At Shakudo, we're building the world's first operating system for data and AI. We use the term "operating system" in the truest sense: just like iOS, Windows, or Linux, Shakudo's end-to-end OS provides ever-evolving, fully automated, best-in-class open-source components tailored to each business's unique needs.
We are seeking an Infrastructure Engineer to join our Business Automation team to own and operate the internal systems, infrastructure, and AI Gateway product that power Shakudo at scale. This is a hands-on role for someone who thrives on keeping production systems reliable, secure, and fast. You will be responsible for everything from physical servers and DGX machines to CI/CD pipelines and customer-facing AI Gateway infrastructure. You will also contribute directly to product hardening, security, and DevOps practices across the platform.

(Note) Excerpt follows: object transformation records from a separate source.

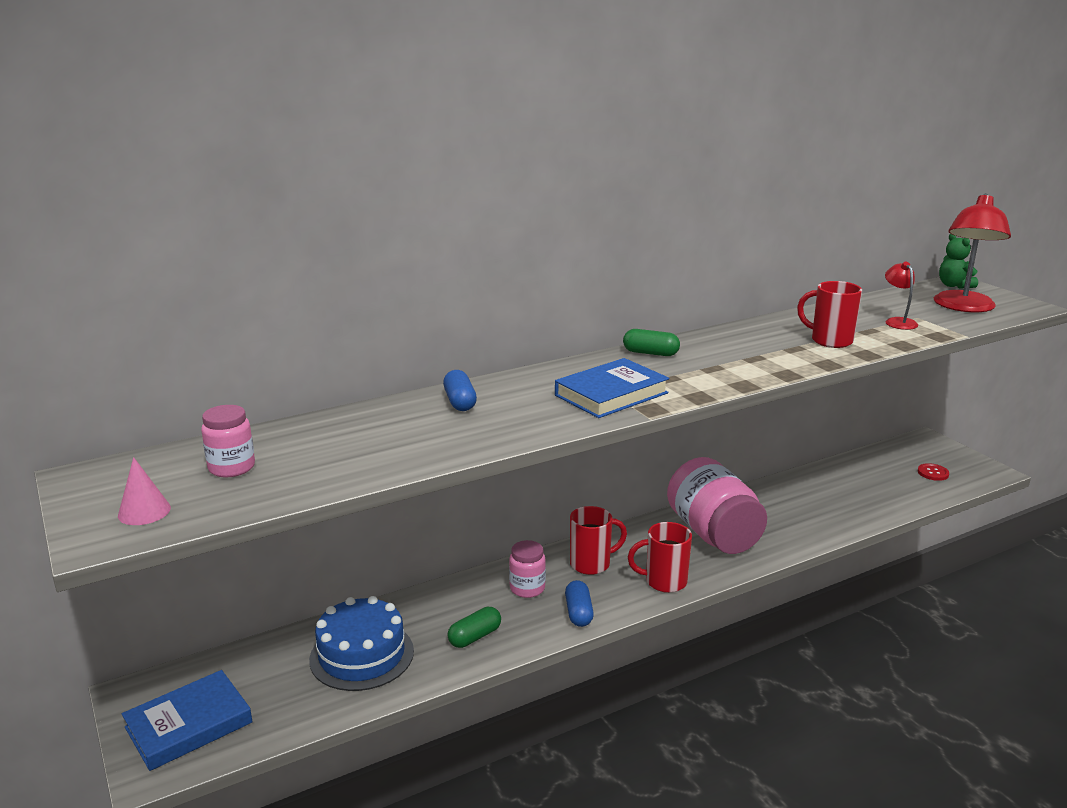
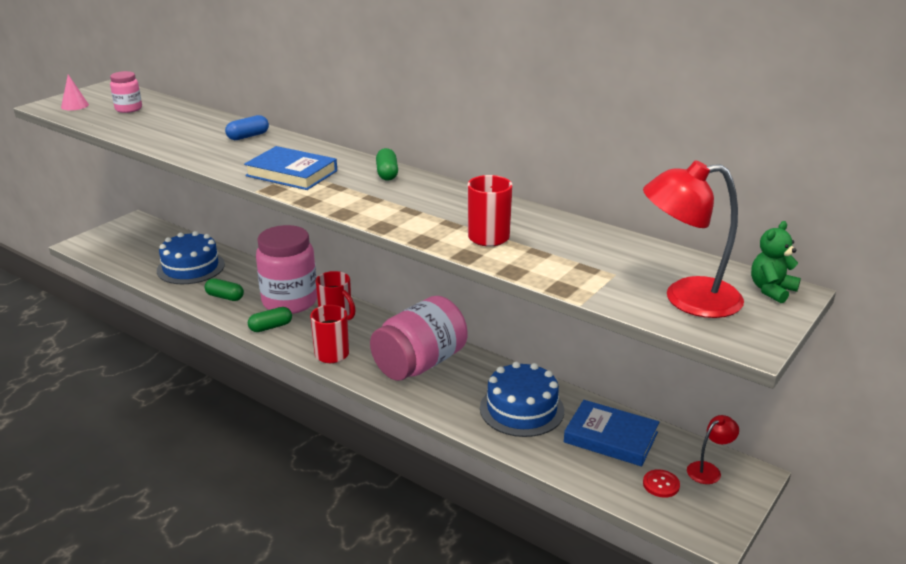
camera: 65 degrees right, 5 degrees up
(189, 725) = (114, 241): blue book -> blue book (610, 437)
(527, 588) = (290, 301): pink jar -> pink jar, size x2.06
(578, 613) = (271, 327): blue capsule -> green capsule
(813, 501) = (522, 409): none -> blue cake
(898, 321) = (586, 264): red lamp -> red lamp (708, 470)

At Shakudo, our culture is proactive, collaborative, and supportive — we succeed together by building strong partnerships and solving complex challenges. We expect high ownership: you will be hands-on, driving outcomes directly rather than delegating or waiting for direction. Individual contribution matters here — your work will have a visible, measurable impact on the company's operations and product.
- Maintain and operate internal services for the rest of the Shakudo employees, including proprietary applications for sales and ETL pipelines
- Maintain and operate DGX machines that host LLMs for the team's use
- Maintain and operate Shakudo's product for Shakudo's internal use, and contribute to product hardening, security, and DevOps practices
- Maintain and operate physical servers for Kubernetes clusters and ensure uptime
- Create CI/CD pipelines for internal deployments
- Maintain and operate the AI Gateway product for customers, ensure uptime, and contribute to product roadmap
- 8+ years of experience across software, data, platform, or AI engineering roles
- 5+ years of strong experience with Kubernetes cluster operation and DevOps, and bare-metal server operations
- Experience operating production infrastructure at scale, including physical servers, GPU clusters, and CI/CD systems
- Strong background in security hardening, observability, and reliability engineering
- Proficiency in Rust is preferred
- Experience with AI/ML infrastructure, including LLM hosting and inference serving is preferred
Work with cutting-edge technologies in machine learning and high-performance computing. Contribute to a platform that transforms how organizations leverage data and AI. Join a dynamic team that values innovation, efficiency, and diversity.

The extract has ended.